Bagikan:

JAKARTA - Presiden AS, Joe Biden, menjadi sorotan setelah kampanyenya bergabung dengan TikTok hanya beberapa bulan setelah melarang stafnya menggunakan aplikasi media sosial tersebut. Langkah ini menuai kritik karena dikhawatirkan membuka pintu bagi pemerintah China untuk memata-matai kampanye presidensialnya.

Seorang ahli keamanan siber mengatakan kepada DailyMail.com bahwa penyerang siber yang disponsori negara berpotensi mencuri data dari kampanye presiden melalui saluran pintu belakang yang dibangun oleh perusahaan induk TikTok.

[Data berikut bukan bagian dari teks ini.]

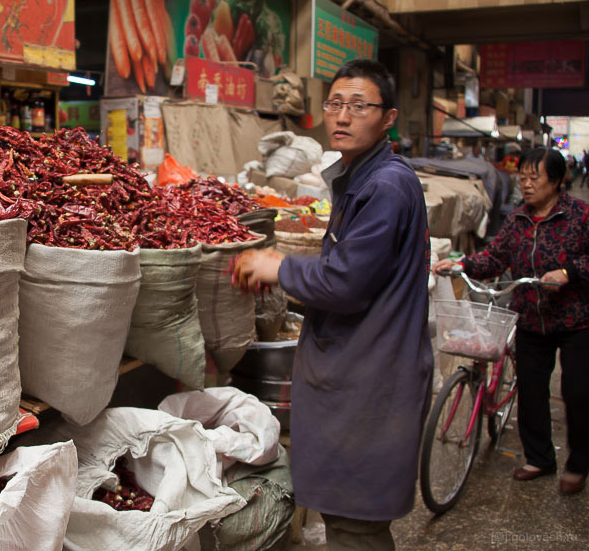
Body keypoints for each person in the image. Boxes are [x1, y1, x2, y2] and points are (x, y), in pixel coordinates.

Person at [232, 59, 431, 550]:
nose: (342, 117)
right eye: (335, 104)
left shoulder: (384, 186)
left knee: (354, 525)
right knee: (347, 517)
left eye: (359, 106)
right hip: (359, 370)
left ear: (388, 118)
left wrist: (279, 265)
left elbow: (346, 282)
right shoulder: (361, 177)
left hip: (371, 379)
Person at [434, 147, 588, 496]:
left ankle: (579, 462)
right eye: (523, 177)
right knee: (532, 392)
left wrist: (568, 272)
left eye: (535, 177)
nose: (527, 184)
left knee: (577, 393)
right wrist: (464, 266)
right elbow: (496, 256)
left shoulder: (579, 216)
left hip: (575, 320)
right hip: (532, 318)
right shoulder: (519, 219)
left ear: (557, 180)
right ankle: (540, 458)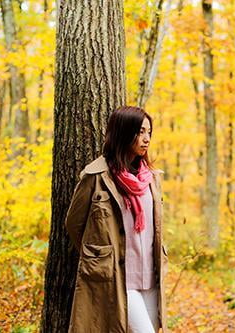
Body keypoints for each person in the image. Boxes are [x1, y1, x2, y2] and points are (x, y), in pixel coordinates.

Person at [64, 106, 168, 333]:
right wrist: (98, 257)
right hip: (118, 279)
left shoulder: (152, 179)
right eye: (140, 132)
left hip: (151, 277)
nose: (147, 139)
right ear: (123, 132)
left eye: (149, 132)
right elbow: (74, 224)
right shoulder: (97, 177)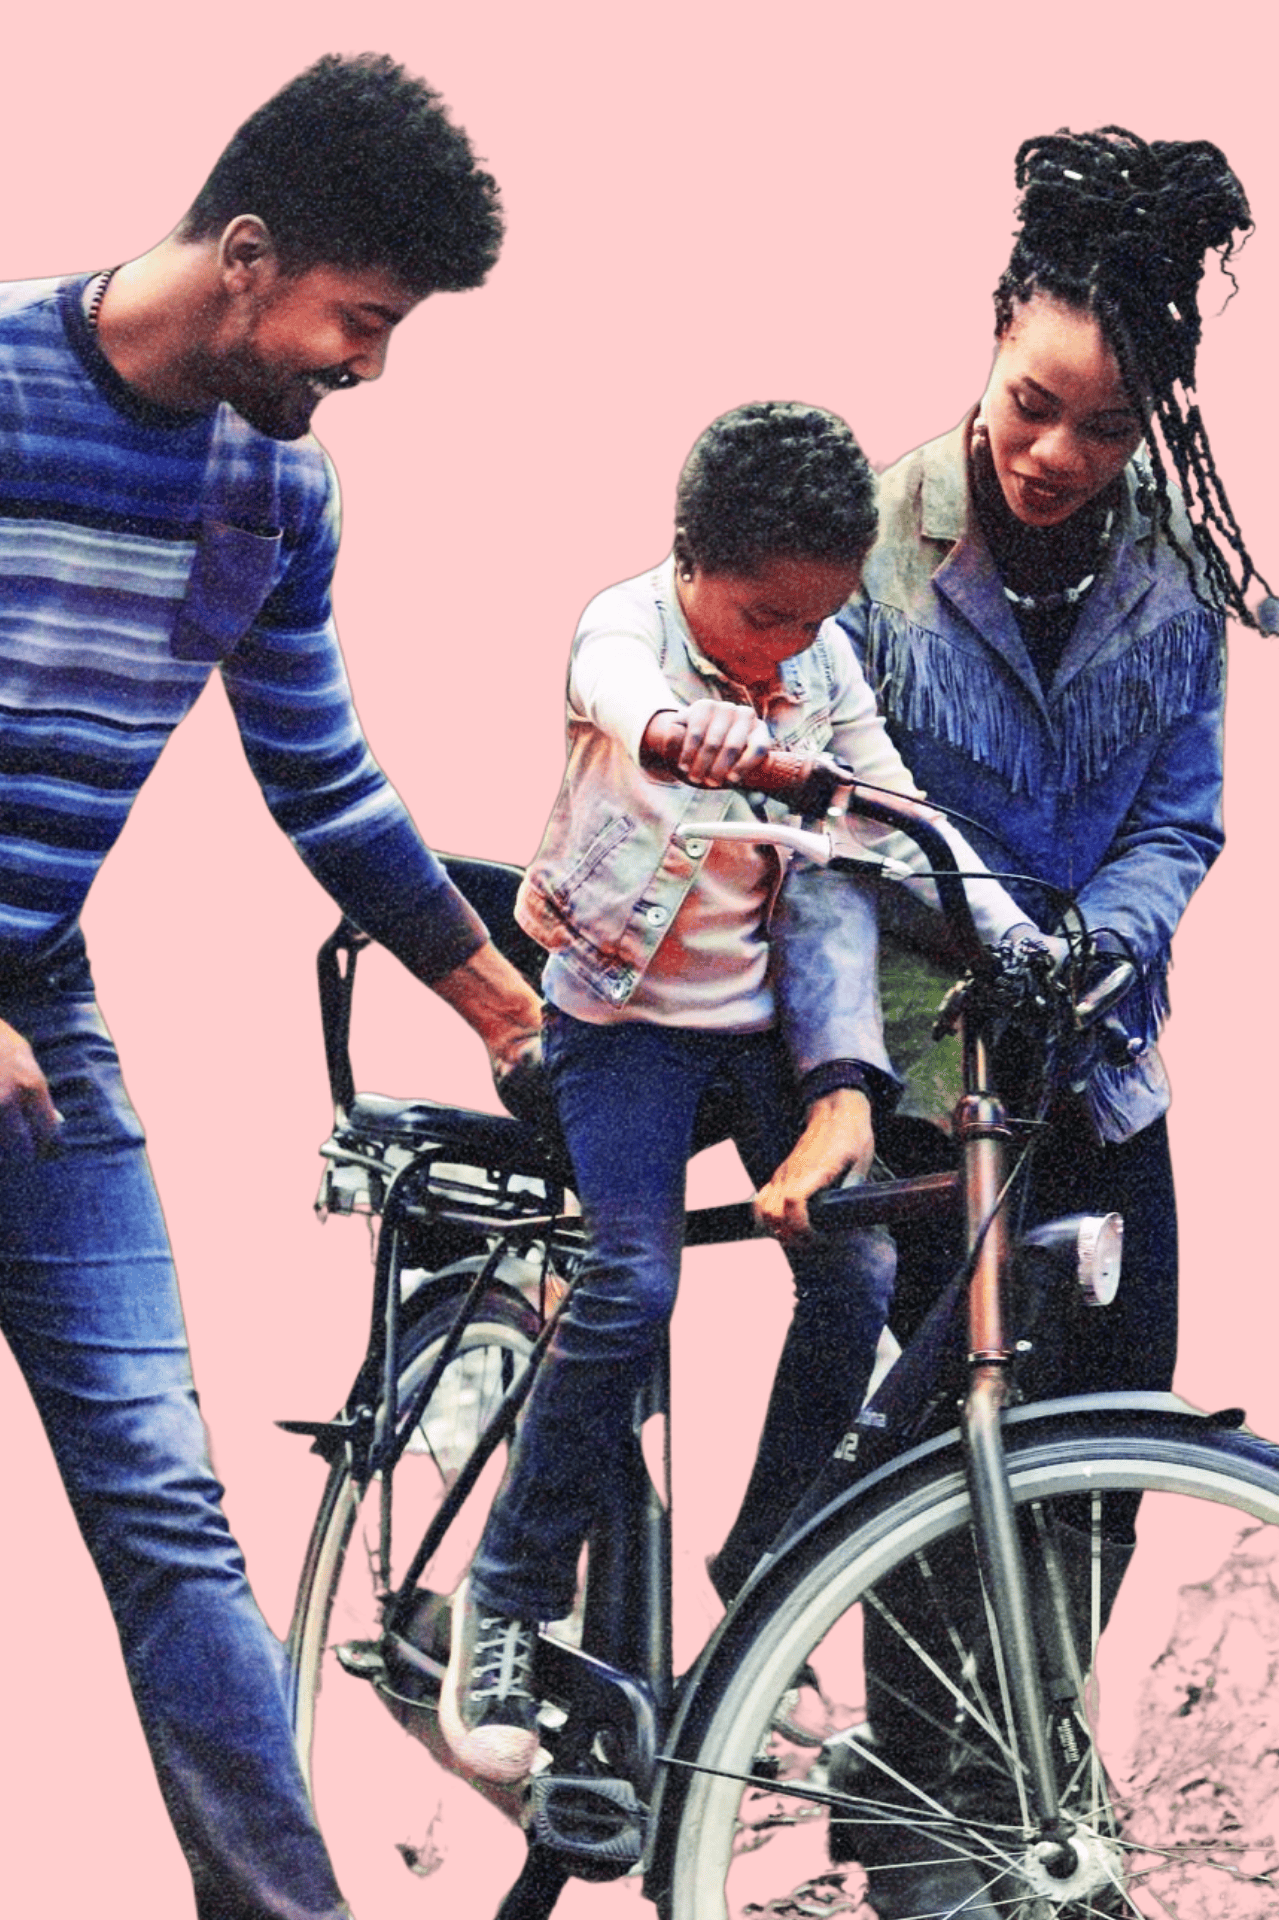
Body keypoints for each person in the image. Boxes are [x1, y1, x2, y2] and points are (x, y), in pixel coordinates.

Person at [0, 54, 542, 1920]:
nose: (369, 368)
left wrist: (495, 1001)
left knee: (164, 1501)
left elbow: (321, 776)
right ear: (248, 255)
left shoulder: (275, 486)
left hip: (31, 1010)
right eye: (362, 320)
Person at [436, 403, 1042, 1785]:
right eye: (763, 616)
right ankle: (509, 1597)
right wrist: (687, 734)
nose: (783, 648)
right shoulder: (626, 630)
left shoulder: (819, 664)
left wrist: (1010, 932)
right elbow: (620, 697)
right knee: (633, 1283)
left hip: (757, 1029)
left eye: (812, 620)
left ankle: (765, 1559)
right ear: (689, 558)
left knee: (857, 1268)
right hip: (622, 1027)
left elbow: (896, 810)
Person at [828, 129, 1279, 1917]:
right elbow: (837, 817)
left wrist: (1104, 938)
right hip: (922, 1071)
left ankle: (1023, 1791)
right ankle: (915, 1843)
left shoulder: (1177, 570)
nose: (1056, 455)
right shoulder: (868, 542)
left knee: (1103, 1454)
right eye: (1033, 406)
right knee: (929, 1465)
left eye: (1105, 427)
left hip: (1098, 1069)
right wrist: (987, 932)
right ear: (994, 334)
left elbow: (1185, 812)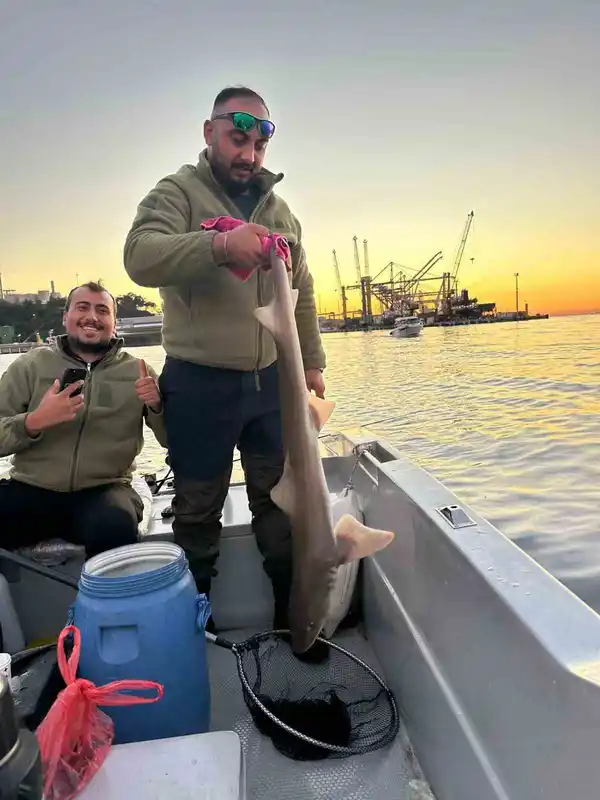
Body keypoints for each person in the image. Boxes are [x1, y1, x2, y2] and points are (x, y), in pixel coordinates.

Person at [123, 86, 326, 628]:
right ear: (209, 132)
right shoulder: (177, 192)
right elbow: (139, 255)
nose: (249, 154)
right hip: (198, 383)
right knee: (196, 512)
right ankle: (199, 626)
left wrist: (311, 363)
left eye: (259, 145)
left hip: (271, 386)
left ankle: (293, 621)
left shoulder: (281, 212)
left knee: (280, 509)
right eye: (238, 138)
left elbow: (302, 291)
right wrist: (217, 246)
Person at [0, 281, 167, 559]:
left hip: (104, 491)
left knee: (115, 526)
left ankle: (104, 603)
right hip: (31, 489)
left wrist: (158, 406)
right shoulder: (29, 366)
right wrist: (34, 421)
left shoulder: (139, 371)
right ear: (65, 317)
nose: (92, 316)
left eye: (102, 310)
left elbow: (172, 442)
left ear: (114, 323)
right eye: (82, 307)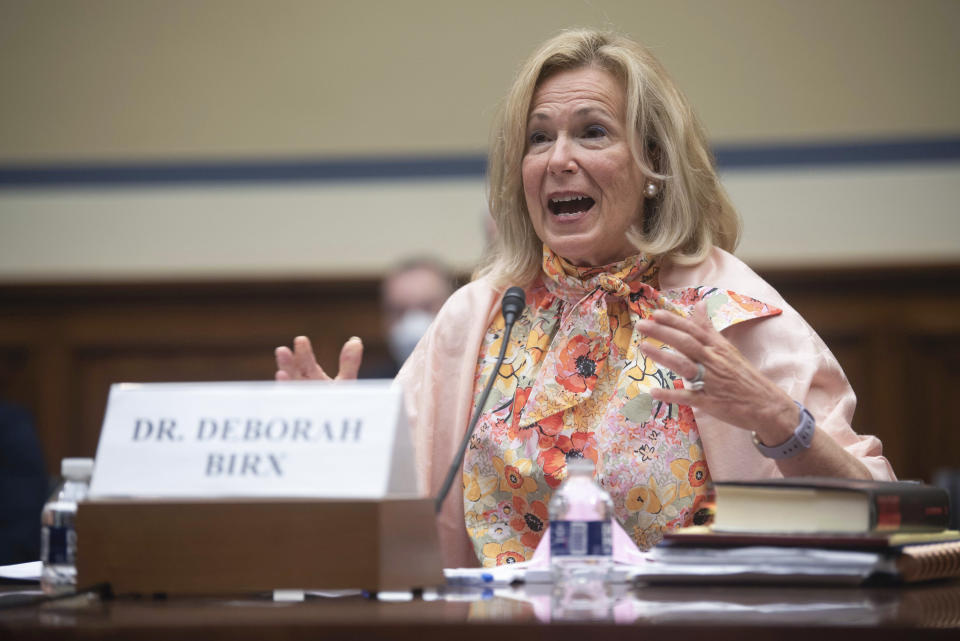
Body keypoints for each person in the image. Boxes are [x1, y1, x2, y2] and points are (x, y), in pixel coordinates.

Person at [276, 29, 894, 569]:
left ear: (654, 161)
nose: (559, 159)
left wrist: (777, 419)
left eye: (592, 132)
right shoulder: (481, 315)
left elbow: (876, 510)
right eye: (538, 139)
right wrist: (341, 446)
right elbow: (401, 514)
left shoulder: (728, 307)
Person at [360, 258, 456, 378]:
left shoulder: (476, 380)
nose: (412, 322)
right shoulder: (372, 385)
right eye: (399, 311)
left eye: (427, 307)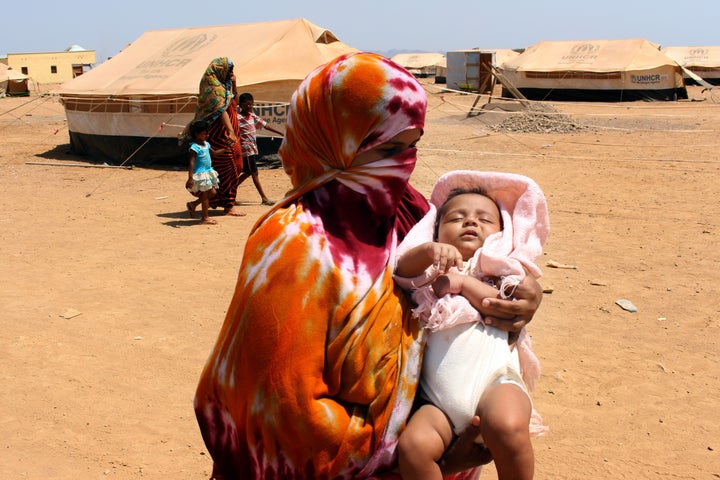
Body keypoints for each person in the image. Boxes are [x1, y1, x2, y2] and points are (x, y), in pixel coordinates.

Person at [194, 52, 543, 480]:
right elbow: (282, 414)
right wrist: (427, 461)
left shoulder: (408, 213)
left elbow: (477, 272)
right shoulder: (293, 244)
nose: (403, 163)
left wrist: (522, 297)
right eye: (389, 148)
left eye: (412, 145)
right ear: (332, 140)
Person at [394, 170, 550, 480]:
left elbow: (498, 303)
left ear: (502, 235)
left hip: (496, 384)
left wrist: (463, 283)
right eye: (456, 218)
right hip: (436, 401)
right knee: (413, 447)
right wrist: (427, 253)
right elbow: (401, 271)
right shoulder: (429, 272)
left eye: (484, 219)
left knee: (507, 426)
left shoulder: (500, 271)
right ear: (435, 231)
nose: (470, 222)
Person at [180, 57, 246, 217]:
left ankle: (221, 202)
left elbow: (234, 103)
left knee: (236, 167)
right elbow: (221, 110)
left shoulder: (225, 88)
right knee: (227, 169)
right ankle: (228, 205)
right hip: (220, 136)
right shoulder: (213, 89)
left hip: (231, 136)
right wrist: (230, 131)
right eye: (229, 71)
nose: (231, 73)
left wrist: (234, 84)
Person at [236, 92, 284, 206]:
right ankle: (264, 198)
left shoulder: (252, 116)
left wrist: (280, 132)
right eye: (247, 104)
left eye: (251, 104)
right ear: (241, 105)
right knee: (254, 172)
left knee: (248, 172)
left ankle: (229, 192)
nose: (249, 106)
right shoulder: (238, 118)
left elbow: (265, 125)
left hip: (252, 148)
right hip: (246, 149)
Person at [184, 120, 224, 225]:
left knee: (213, 193)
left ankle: (193, 204)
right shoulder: (194, 147)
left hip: (208, 171)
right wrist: (190, 178)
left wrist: (226, 148)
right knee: (206, 196)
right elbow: (191, 163)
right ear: (197, 134)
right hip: (201, 174)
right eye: (204, 133)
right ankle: (204, 218)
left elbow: (214, 154)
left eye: (207, 133)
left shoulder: (206, 144)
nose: (207, 135)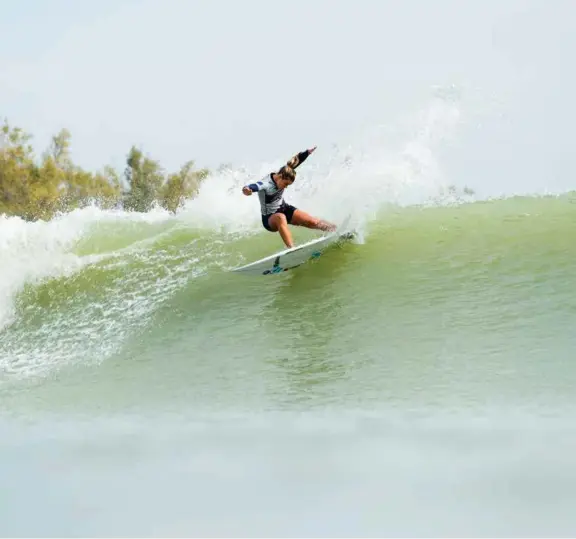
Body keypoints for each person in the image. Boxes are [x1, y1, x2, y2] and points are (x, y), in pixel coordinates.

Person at [242, 146, 336, 249]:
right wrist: (247, 189)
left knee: (312, 221)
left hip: (284, 208)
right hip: (270, 218)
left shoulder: (285, 172)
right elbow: (254, 186)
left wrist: (307, 152)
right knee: (280, 217)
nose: (286, 187)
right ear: (280, 176)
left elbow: (296, 161)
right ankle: (292, 249)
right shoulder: (266, 184)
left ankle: (334, 230)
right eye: (286, 184)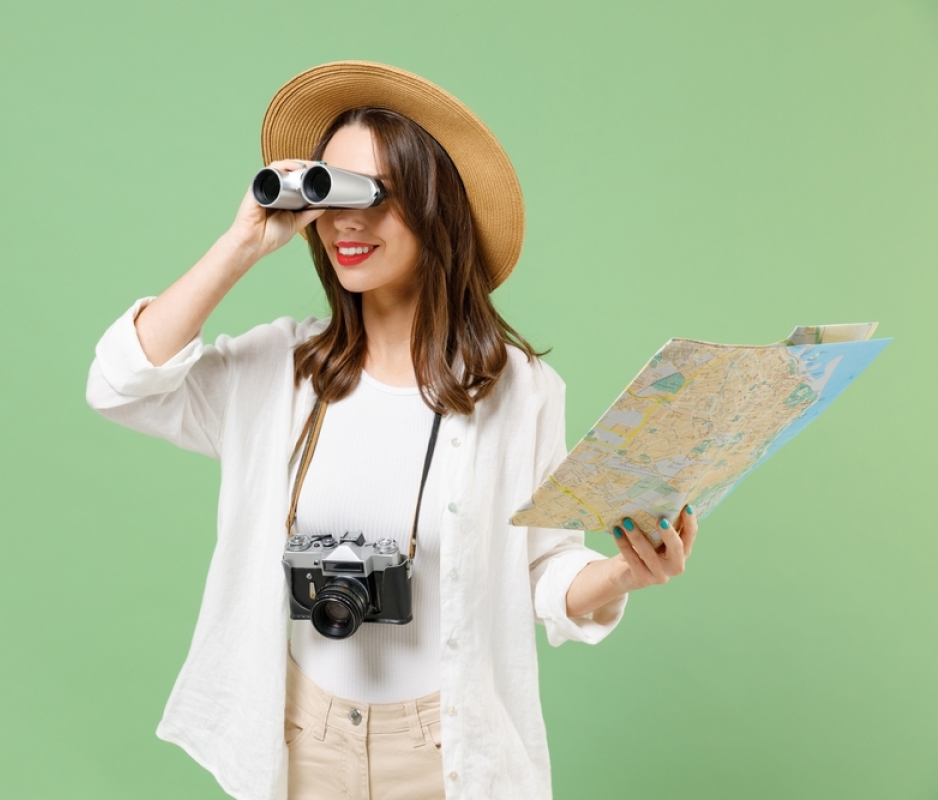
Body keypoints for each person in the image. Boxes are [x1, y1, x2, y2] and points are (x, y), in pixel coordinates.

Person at [86, 61, 698, 800]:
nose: (346, 221)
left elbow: (543, 572)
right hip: (300, 740)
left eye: (374, 196)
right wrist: (242, 243)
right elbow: (120, 383)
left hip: (445, 750)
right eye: (328, 192)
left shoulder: (515, 389)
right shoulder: (279, 370)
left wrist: (625, 573)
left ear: (436, 209)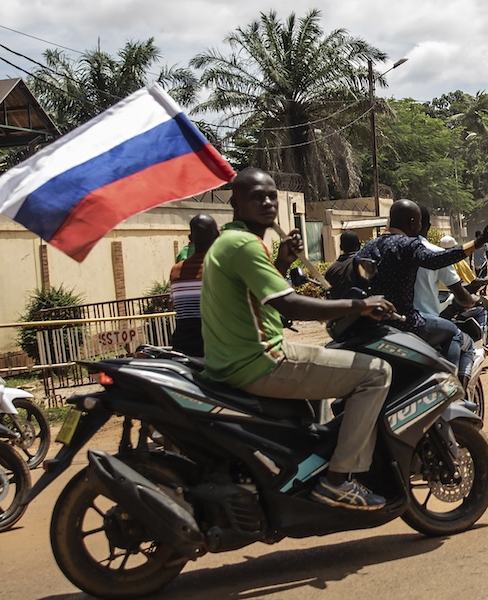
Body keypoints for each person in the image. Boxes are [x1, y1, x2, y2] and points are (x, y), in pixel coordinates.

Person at [200, 168, 396, 510]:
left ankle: (313, 465)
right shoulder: (245, 245)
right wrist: (360, 305)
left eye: (271, 195)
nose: (266, 202)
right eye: (255, 196)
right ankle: (338, 479)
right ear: (236, 203)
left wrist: (281, 261)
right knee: (376, 372)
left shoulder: (232, 242)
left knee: (323, 375)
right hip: (262, 360)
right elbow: (288, 303)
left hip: (236, 360)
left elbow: (254, 296)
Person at [357, 200, 488, 386]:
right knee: (455, 333)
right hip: (408, 321)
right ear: (413, 221)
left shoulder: (368, 248)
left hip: (374, 325)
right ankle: (452, 388)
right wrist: (476, 243)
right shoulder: (407, 245)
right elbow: (436, 260)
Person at [414, 207, 483, 346]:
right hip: (430, 315)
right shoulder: (438, 255)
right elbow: (469, 282)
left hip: (399, 322)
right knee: (461, 338)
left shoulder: (388, 253)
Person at [169, 214, 220, 357]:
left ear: (190, 239)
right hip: (217, 350)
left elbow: (175, 306)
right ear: (217, 236)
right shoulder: (222, 268)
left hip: (183, 348)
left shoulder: (176, 271)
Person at [323, 231, 366, 300]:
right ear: (359, 245)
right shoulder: (363, 264)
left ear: (341, 247)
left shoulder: (331, 270)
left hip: (338, 309)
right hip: (360, 308)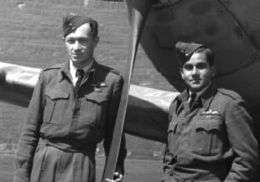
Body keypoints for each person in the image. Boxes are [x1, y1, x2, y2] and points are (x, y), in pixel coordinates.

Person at [14, 14, 126, 182]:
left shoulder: (111, 81)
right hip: (45, 161)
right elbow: (30, 131)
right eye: (70, 41)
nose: (76, 47)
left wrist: (115, 169)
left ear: (95, 41)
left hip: (81, 164)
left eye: (83, 41)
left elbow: (114, 135)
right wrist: (21, 175)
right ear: (64, 41)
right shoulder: (49, 77)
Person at [162, 41, 258, 182]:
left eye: (200, 66)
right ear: (182, 73)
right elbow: (169, 155)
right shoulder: (177, 105)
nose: (194, 73)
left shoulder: (229, 103)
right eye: (188, 67)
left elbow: (247, 159)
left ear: (212, 70)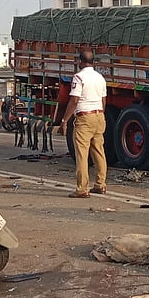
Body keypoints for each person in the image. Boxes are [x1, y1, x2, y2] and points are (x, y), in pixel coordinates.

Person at [58, 50, 107, 198]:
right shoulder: (100, 78)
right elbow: (104, 99)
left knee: (82, 154)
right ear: (93, 62)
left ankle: (82, 189)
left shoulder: (78, 77)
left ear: (80, 61)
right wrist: (100, 114)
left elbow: (74, 100)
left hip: (84, 118)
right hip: (99, 115)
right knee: (99, 151)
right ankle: (100, 184)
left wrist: (64, 120)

Meskipun demikian, kampanye Biden belum memberikan rincian tentang bagaimana mereka berencana mencegah perusahaan induk TikTok mengungkapkan informasi pemilih kepada pemerintah China.

Pada Juni 2023, Biden melarang hampir 4 juta pegawai pemerintah federal dari mengunduh aplikasi tersebut di perangkat yang dimiliki pemerintah.

Politikus dari kedua belah pihak mendukung larangan aplikasi tersebut karena kekhawatiran akan keamanan data.

TikTok dimiliki oleh perusahaan asal China, ByteDance, dan undang-undang China mengharuskan perusahaan di negara itu untuk berbagi data pengguna dengan pemerintah.

Ini menjadi salah satu alasan utama larangan pemerintahan Biden terhadap aplikasi tersebut di lembaga federal, dengan beberapa pengecualian untuk penegakan hukum dan kepentingan keamanan nasional.

Selain itu, FBI dan Federal Communications Commission (FCC) telah memperingatkan bahwa data pengguna aplikasi tersebut rentan - termasuk informasi biometrik, data lokasi, dan riwayat penjelajahan.

Pada tahun 2022, perusahaan mengakui telah memata-matai wartawan melalui data lokasi.

CEO TikTok, Shou Zi Chew, dihadapkan pada serangkaian pertanyaan tentang kegagalan perusahaan teknologi untuk melindungi pengguna media sosial muda selama dengar pendapat Senat AS pada Januari lalu.

Namun demikian, kampanye Biden tidak memberikan rincian tentang strategi ini atau mengklarifikasi perangkat mana yang akan masuk ke dalam akun tersebut. Kampanye juga tidak menjelaskan apakah data kampanye atau data pemilih yang akan mereka lindungi.

Para ahli telah memprediksi bahwa musim pemilihan ini akan menyaksikan tingkat penipuan digital yang belum pernah terjadi sebelumnya, termasuk video deepfake dan disinformasi yang dipersonalisasi oleh kecerdasan buatan.

Di tengah kekhawatiran ini, langkah kampanye Biden menarik kritik dari berbagai pihak.

Sebelumnya, ByteDance sudah mendapat masalah karena penggunaan data yang tidak tepat, termasuk denda sebesar 368 juta dolar AS (Rp5,7 triliun) dari Uni Eropa pada September.

Sebagian besar warga Amerika Serikat melihat TikTok sebagai ancaman besar atau kecil terhadap keamanan nasional, menurut jajak pendapat Pew Research Center.

Dalam sebuah konferensi pers, juru bicara Dewan Keamanan Nasional menyatakan bahwa kebijakan larangan penggunaan TikTok di perangkat pemerintah masih tetap berlaku.

Semua ini menunjukkan bahwa meskipun kampanye Biden bergabung dengan TikTok, kekhawatiran keamanan nasional tetap ada dan belum terselesaikan.